Pikas are small mammals related to rabbits, and they are extremely sensitive to heat. For this reason, they are typically restricted to high elevations in the mountains, and in parts of their range, they are being forced upslope by climate change. But just outside of Portland Oregon, pikas live near sea level in warm, temperate rainforests. The climate here appears to be completely unsuitable for them, and for decades, people have puzzled over how pikas were able to make a living here.
My graduate student, Johanna Varner, set out to solve this mystery. She observed hundreds of hours of pika behavior and measured temperatures in many rockslides that are home to pikas across the region. We found a relatively simple answer to the pika’s success at low elevations: moss.
Although moss is nutritionally similar to cardboard, it is widely available on the rockslides where the pikas live, and they can eat more of it than any other mammalian herbivore.
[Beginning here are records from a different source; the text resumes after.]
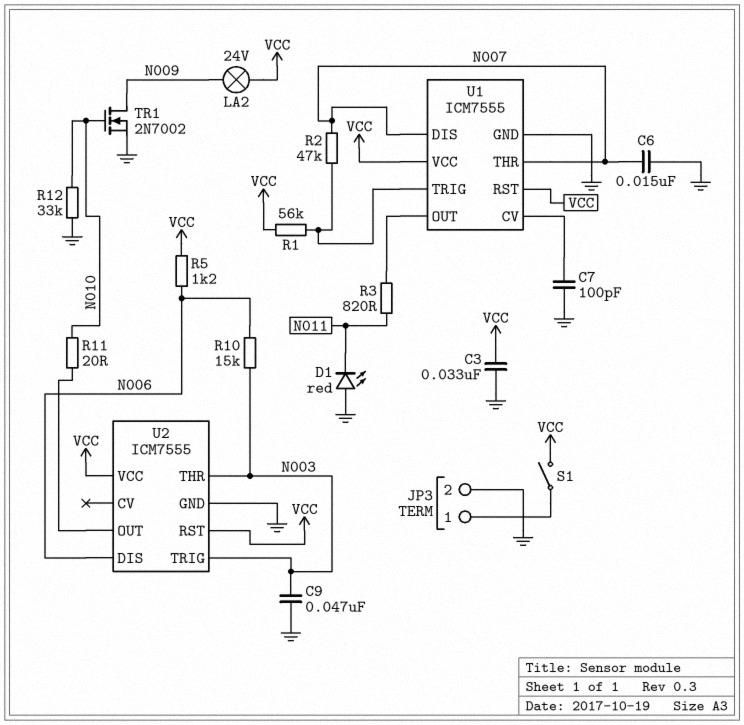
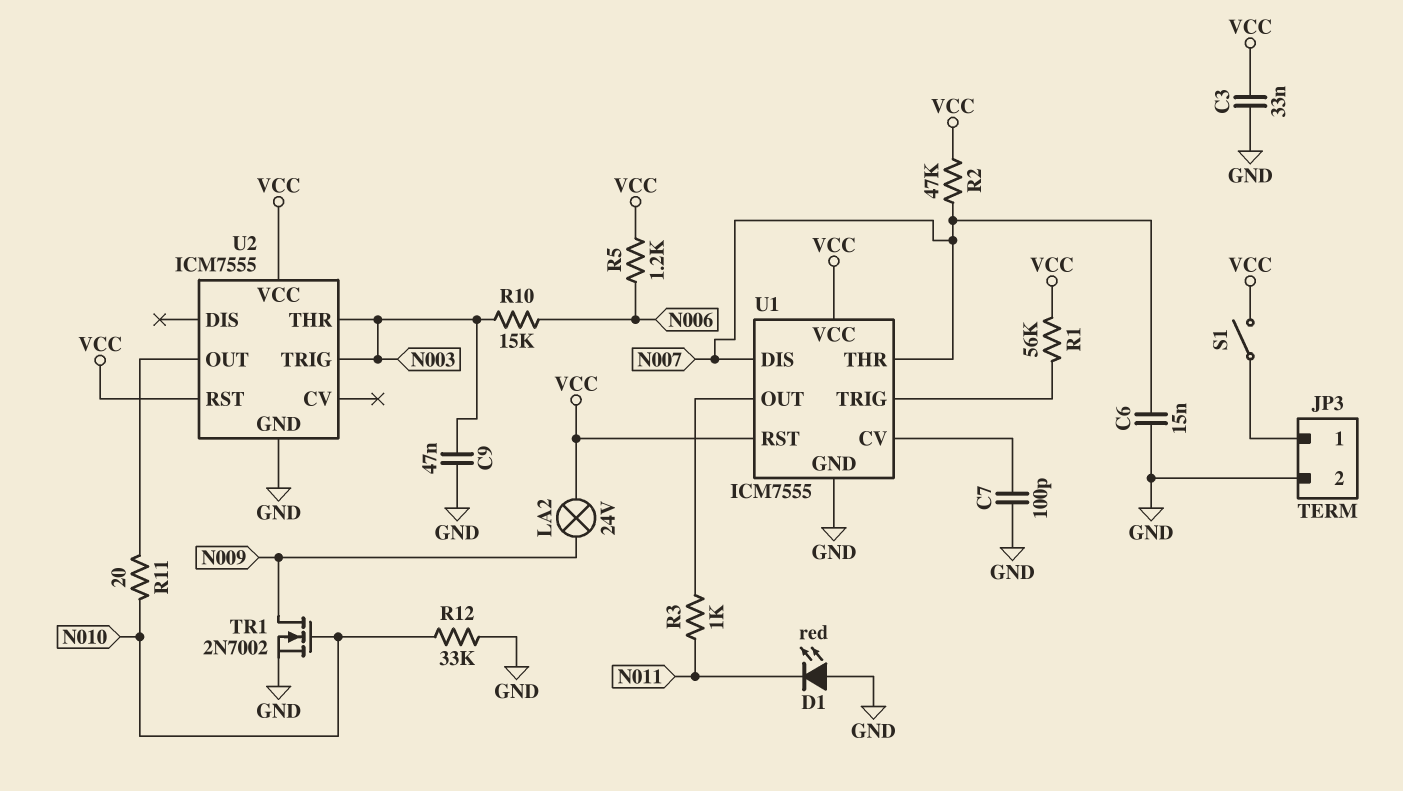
R2: 47k (N007, U1/TRIG) -> 47k (N007, VCC)
R3: 820 (N011, U1/OUT) -> 1k (N011, U1/OUT)
U2 pin DIS: N006 -> none

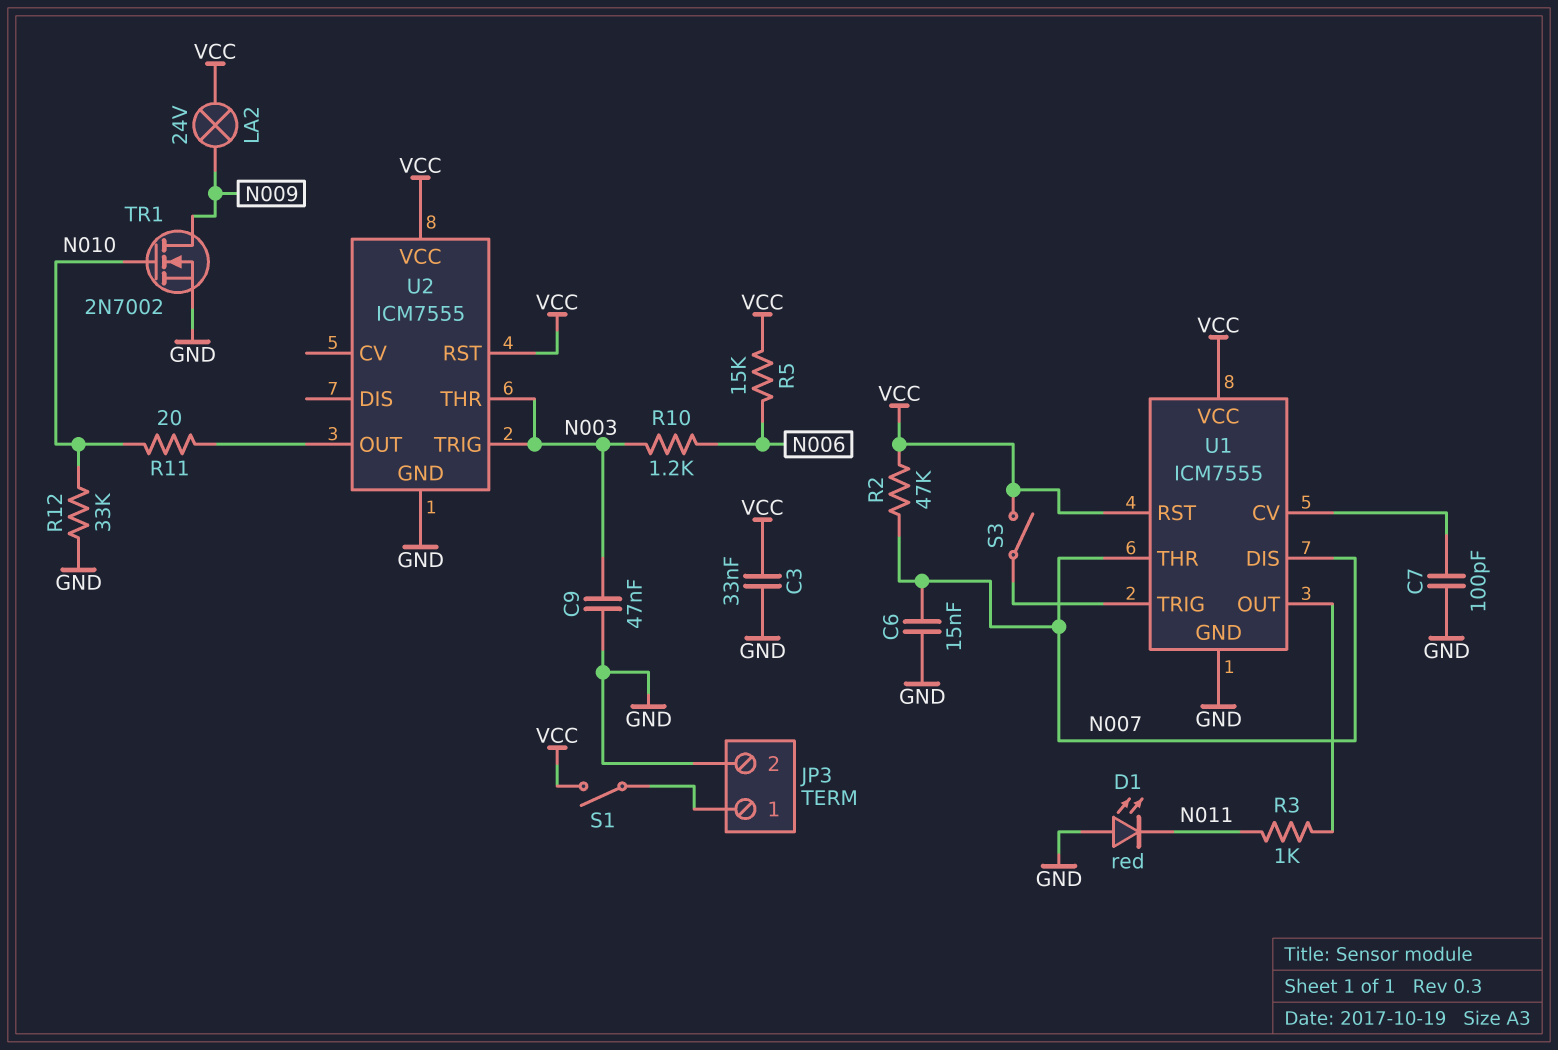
R1: 56k (U1/TRIG, VCC) -> none
R5: 1.2k (N006, VCC) -> 15k (N006, VCC)
R10: 15k (N003, N006) -> 1.2k (N003, N006)
S3: none -> switch (U1/TRIG, VCC)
Eating locally lets the pika hipsters forage from within the rock pile instead of leaving the boulder field, where they might be exposed to predators or heat stroke. Like a green roof or a swamp cooler, the moss also cools the spaces between the rocks, keeping the temperatures that the pikas actually feel at roughly the temperature of a refrigerator.
So, in this region, low elevation pikas may be more resilient than we previously thought because the moss provides them with abundant food and stable, cool temperatures. We can’t yet say whether or not these results can be generalized to other populations of pikas, who may still be very vulnerable to climate change. But maybe they’ll stand a chance, if they can adapt their diet.